WORK TO COMPLETE ▸
Word for word, set down every line of the entries below from the line with "photomicrograph of neoplastic" to the line with "endometrial cancer (carcinoma)", including both, and no other line.

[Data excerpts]
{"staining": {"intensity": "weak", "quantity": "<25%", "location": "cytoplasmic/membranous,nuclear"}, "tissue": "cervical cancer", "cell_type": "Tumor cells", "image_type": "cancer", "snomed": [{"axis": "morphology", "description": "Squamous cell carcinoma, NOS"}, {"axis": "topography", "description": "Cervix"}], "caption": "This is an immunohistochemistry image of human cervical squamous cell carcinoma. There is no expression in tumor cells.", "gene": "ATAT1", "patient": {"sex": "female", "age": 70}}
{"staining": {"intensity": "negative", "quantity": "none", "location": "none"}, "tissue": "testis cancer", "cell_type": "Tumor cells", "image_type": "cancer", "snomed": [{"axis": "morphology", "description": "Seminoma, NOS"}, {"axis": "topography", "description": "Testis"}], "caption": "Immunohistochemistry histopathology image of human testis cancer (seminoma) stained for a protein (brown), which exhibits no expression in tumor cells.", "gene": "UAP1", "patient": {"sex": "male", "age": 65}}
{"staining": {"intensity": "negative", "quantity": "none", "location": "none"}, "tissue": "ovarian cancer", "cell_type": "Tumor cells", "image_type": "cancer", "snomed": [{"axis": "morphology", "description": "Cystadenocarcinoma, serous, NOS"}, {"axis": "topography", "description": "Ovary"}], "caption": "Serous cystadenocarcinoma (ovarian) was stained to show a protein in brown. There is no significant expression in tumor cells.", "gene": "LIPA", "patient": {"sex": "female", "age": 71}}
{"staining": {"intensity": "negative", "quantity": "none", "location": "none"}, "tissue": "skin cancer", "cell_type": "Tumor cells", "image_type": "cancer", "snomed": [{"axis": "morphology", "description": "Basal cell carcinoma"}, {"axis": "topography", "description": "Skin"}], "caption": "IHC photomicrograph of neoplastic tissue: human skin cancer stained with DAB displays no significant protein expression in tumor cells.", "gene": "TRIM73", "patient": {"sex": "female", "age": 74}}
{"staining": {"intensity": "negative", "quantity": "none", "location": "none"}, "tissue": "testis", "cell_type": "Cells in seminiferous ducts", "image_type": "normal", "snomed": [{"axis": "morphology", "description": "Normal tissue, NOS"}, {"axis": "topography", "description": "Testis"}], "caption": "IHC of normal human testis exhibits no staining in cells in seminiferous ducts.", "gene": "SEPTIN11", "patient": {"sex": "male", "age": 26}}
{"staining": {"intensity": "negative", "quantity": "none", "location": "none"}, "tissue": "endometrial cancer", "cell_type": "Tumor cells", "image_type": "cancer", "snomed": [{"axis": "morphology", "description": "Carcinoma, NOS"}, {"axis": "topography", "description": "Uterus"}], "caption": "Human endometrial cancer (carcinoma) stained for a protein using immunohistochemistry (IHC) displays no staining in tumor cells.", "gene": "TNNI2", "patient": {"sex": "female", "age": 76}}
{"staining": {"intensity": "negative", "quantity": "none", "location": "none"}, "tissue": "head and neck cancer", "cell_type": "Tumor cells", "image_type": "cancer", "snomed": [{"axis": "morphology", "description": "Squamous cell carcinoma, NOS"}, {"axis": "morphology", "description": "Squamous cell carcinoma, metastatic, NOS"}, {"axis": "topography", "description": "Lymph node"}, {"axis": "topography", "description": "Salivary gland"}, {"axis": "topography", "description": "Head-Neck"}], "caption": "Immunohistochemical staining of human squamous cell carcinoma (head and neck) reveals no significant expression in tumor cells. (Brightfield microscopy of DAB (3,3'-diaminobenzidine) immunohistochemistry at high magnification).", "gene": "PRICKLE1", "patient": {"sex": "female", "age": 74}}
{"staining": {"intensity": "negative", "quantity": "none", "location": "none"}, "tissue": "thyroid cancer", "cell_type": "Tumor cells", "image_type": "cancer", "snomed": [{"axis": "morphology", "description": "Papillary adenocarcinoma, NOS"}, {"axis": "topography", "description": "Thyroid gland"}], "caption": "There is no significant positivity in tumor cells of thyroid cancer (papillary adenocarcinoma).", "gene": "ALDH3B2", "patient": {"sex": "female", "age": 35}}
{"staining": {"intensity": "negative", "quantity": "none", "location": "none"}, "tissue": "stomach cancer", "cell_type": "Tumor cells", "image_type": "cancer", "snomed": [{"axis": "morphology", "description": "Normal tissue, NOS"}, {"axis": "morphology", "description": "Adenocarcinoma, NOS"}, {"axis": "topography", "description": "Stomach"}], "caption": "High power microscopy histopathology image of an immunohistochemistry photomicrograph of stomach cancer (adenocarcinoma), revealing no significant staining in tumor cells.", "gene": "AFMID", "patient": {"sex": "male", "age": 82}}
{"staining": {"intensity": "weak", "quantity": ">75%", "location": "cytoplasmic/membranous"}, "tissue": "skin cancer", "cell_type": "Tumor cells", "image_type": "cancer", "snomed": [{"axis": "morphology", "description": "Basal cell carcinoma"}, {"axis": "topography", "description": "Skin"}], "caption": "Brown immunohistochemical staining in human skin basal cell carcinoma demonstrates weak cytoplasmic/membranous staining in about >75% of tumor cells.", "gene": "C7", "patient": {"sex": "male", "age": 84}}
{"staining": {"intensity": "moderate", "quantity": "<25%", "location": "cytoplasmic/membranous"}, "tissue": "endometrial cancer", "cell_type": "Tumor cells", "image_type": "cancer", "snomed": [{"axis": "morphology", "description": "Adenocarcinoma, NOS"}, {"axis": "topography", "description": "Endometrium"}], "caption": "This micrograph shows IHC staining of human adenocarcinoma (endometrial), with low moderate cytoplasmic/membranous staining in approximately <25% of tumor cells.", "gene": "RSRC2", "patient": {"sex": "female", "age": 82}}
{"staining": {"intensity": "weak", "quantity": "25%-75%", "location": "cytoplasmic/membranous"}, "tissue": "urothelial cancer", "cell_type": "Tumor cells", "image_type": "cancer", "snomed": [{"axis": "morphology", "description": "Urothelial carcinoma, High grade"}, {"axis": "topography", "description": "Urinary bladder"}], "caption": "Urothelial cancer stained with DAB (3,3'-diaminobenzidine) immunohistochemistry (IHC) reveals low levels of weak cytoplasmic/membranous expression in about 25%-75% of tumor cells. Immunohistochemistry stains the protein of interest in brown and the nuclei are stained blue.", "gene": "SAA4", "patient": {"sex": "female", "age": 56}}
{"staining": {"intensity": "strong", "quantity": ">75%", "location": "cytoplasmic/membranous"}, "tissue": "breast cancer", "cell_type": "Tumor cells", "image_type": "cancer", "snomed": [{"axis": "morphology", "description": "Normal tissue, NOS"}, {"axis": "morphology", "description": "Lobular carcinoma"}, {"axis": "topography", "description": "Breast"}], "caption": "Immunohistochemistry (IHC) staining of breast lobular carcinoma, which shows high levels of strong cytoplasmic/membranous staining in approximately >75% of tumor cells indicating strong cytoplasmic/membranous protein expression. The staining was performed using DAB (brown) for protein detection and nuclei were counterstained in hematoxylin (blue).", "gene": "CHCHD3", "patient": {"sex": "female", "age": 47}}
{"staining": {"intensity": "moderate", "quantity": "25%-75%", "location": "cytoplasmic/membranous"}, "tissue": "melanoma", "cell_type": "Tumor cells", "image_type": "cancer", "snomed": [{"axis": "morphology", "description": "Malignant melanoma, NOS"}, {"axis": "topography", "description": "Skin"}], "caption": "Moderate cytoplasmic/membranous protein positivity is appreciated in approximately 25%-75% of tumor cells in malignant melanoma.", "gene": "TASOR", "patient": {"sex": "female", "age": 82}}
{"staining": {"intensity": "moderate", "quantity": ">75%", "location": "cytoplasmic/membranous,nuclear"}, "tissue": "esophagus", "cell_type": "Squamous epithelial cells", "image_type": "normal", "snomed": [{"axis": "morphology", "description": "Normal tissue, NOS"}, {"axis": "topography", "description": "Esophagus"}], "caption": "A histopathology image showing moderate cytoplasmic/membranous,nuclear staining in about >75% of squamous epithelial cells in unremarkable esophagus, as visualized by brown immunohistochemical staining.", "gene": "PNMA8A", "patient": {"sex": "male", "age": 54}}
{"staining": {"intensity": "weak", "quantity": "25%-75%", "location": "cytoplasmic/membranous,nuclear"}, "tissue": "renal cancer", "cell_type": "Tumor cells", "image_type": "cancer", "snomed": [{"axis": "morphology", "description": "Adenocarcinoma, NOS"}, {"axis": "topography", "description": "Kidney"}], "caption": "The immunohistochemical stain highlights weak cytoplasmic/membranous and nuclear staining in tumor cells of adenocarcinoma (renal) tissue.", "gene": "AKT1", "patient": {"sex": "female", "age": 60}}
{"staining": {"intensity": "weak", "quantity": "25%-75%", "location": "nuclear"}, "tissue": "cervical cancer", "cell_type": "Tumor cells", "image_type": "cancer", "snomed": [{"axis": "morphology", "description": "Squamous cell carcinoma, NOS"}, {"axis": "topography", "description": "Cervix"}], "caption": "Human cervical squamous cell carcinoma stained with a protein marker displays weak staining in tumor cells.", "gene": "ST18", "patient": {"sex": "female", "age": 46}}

EXERCISE RESPONSE ▸
{"staining": {"intensity": "negative", "quantity": "none", "location": "none"}, "tissue": "skin cancer", "cell_type": "Tumor cells", "image_type": "cancer", "snomed": [{"axis": "morphology", "description": "Basal cell carcinoma"}, {"axis": "topography", "description": "Skin"}], "caption": "IHC photomicrograph of neoplastic tissue: human skin cancer stained with DAB displays no significant protein expression in tumor cells.", "gene": "TRIM73", "patient": {"sex": "female", "age": 74}}
{"staining": {"intensity": "negative", "quantity": "none", "location": "none"}, "tissue": "testis", "cell_type": "Cells in seminiferous ducts", "image_type": "normal", "snomed": [{"axis": "morphology", "description": "Normal tissue, NOS"}, {"axis": "topography", "description": "Testis"}], "caption": "IHC of normal human testis exhibits no staining in cells in seminiferous ducts.", "gene": "SEPTIN11", "patient": {"sex": "male", "age": 26}}
{"staining": {"intensity": "negative", "quantity": "none", "location": "none"}, "tissue": "endometrial cancer", "cell_type": "Tumor cells", "image_type": "cancer", "snomed": [{"axis": "morphology", "description": "Carcinoma, NOS"}, {"axis": "topography", "description": "Uterus"}], "caption": "Human endometrial cancer (carcinoma) stained for a protein using immunohistochemistry (IHC) displays no staining in tumor cells.", "gene": "TNNI2", "patient": {"sex": "female", "age": 76}}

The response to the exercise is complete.